### TASK INPUT

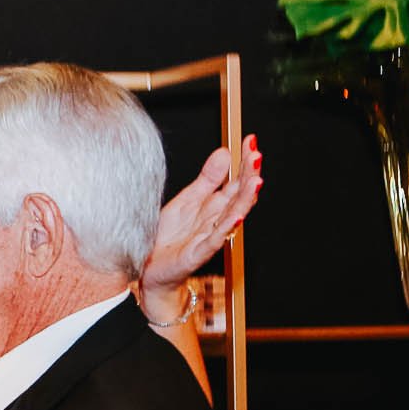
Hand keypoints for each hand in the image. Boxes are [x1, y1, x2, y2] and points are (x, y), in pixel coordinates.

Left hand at [142, 135, 262, 308]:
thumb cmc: (170, 236)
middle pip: (239, 195)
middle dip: (250, 175)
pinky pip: (215, 239)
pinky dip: (227, 227)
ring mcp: (210, 236)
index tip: (250, 141)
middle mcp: (217, 219)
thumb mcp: (187, 199)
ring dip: (246, 199)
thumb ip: (207, 179)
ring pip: (233, 215)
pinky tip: (236, 216)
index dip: (244, 162)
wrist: (151, 268)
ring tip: (255, 181)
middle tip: (256, 155)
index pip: (236, 180)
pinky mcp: (198, 253)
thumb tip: (224, 153)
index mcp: (215, 205)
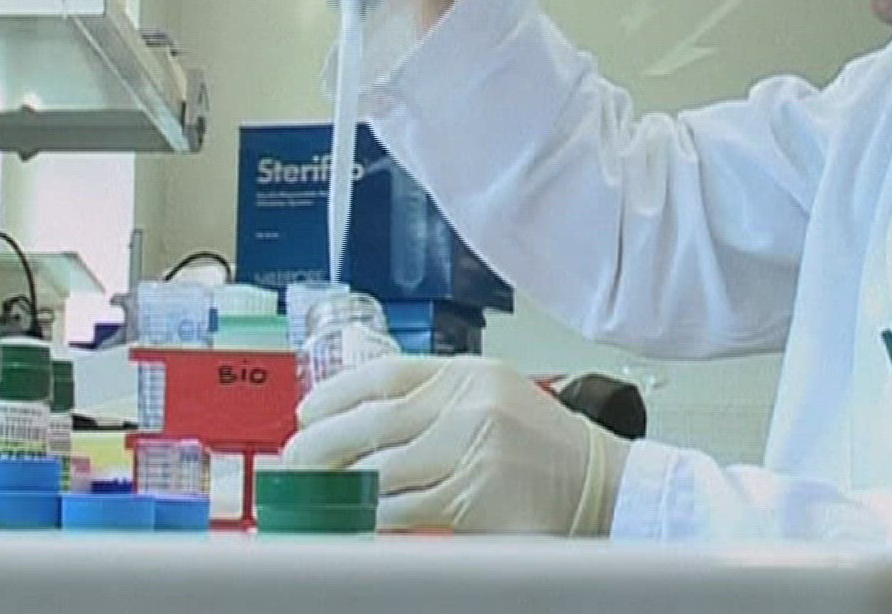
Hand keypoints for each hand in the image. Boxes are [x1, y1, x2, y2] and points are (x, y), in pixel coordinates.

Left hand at [283, 355, 629, 534]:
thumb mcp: (491, 394)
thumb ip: (435, 398)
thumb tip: (361, 419)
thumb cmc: (542, 443)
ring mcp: (470, 453)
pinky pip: (404, 510)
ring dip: (343, 486)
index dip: (334, 394)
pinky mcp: (472, 499)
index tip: (306, 412)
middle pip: (371, 422)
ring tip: (320, 492)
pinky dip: (374, 517)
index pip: (384, 374)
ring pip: (381, 471)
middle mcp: (467, 407)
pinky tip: (358, 518)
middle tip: (294, 458)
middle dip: (322, 443)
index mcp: (468, 374)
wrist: (597, 483)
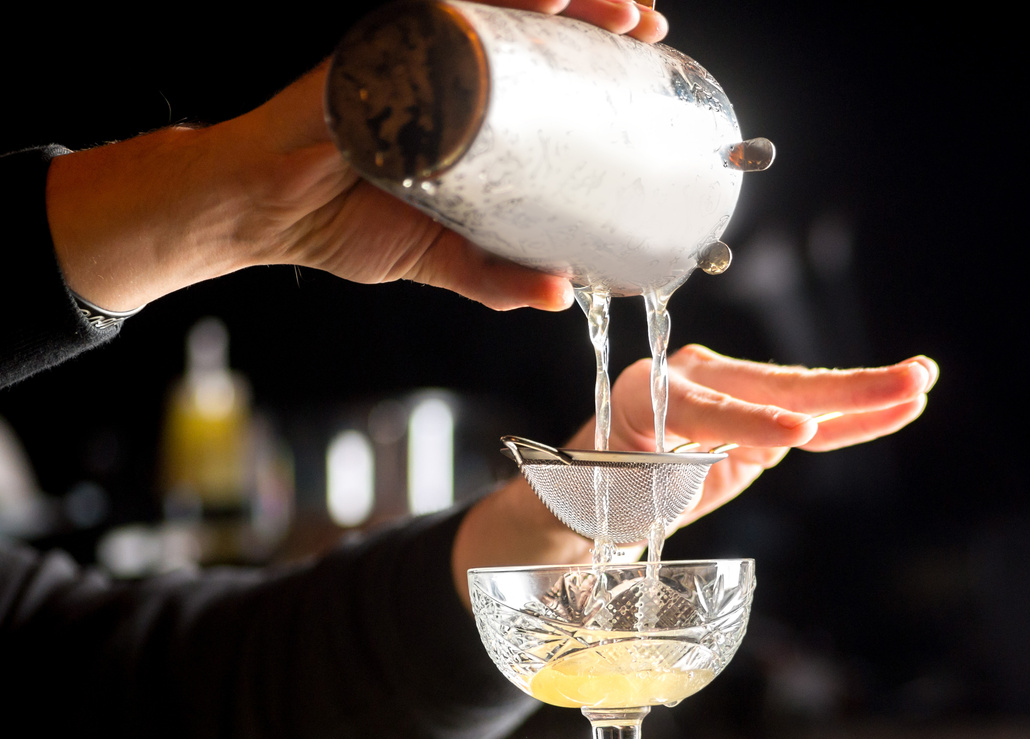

######

== TASK OBJECTIVE ==
For this exercise, transcribe the entries above exactly, without any pictures.

== SOLUTION FOR THIS TASK ==
Hand keypoints for each hand in the image. Boxes are [x1, y1, x2, y2] and points are (x, y), in pixel coordinates.

Left hand at [142, 135, 262, 308]:
thumb cmc: (170, 236)
middle pip: (239, 195)
middle dip: (250, 175)
pinky pip: (215, 239)
pinky dip: (227, 227)
ring mcp: (210, 236)
index tip: (250, 141)
middle mcp: (217, 219)
thumb mcp: (187, 199)
ring dip: (246, 199)
thumb ip: (207, 179)
ring pip: (233, 215)
pinky tip: (236, 216)
index dip: (244, 162)
wrist: (151, 268)
ring tip: (255, 181)
middle tip: (256, 155)
index pip: (236, 180)
pinky mcp: (198, 253)
thumb tip: (224, 153)
index mcp: (215, 205)
Hand keypoints for each hand in the image. Boxes are [x1, y1, x2, y2] and points are (x, y), in pixel coordinates.

Left hand at [283, 355, 629, 534]:
thumb mcp: (491, 394)
thumb ip: (435, 398)
thumb tip: (361, 419)
thumb cmc: (542, 443)
ring mcp: (470, 453)
pinky pip: (404, 510)
ring dip: (343, 486)
index dip: (334, 394)
pinky mcp: (472, 499)
index tip: (306, 412)
middle pip: (371, 422)
ring tip: (320, 492)
pinky dip: (374, 517)
index pip: (384, 374)
ring pip: (381, 471)
middle mcp: (467, 407)
pinky tip: (358, 518)
middle tip: (294, 458)
middle dip: (322, 443)
index mcp: (468, 374)
wrist: (597, 483)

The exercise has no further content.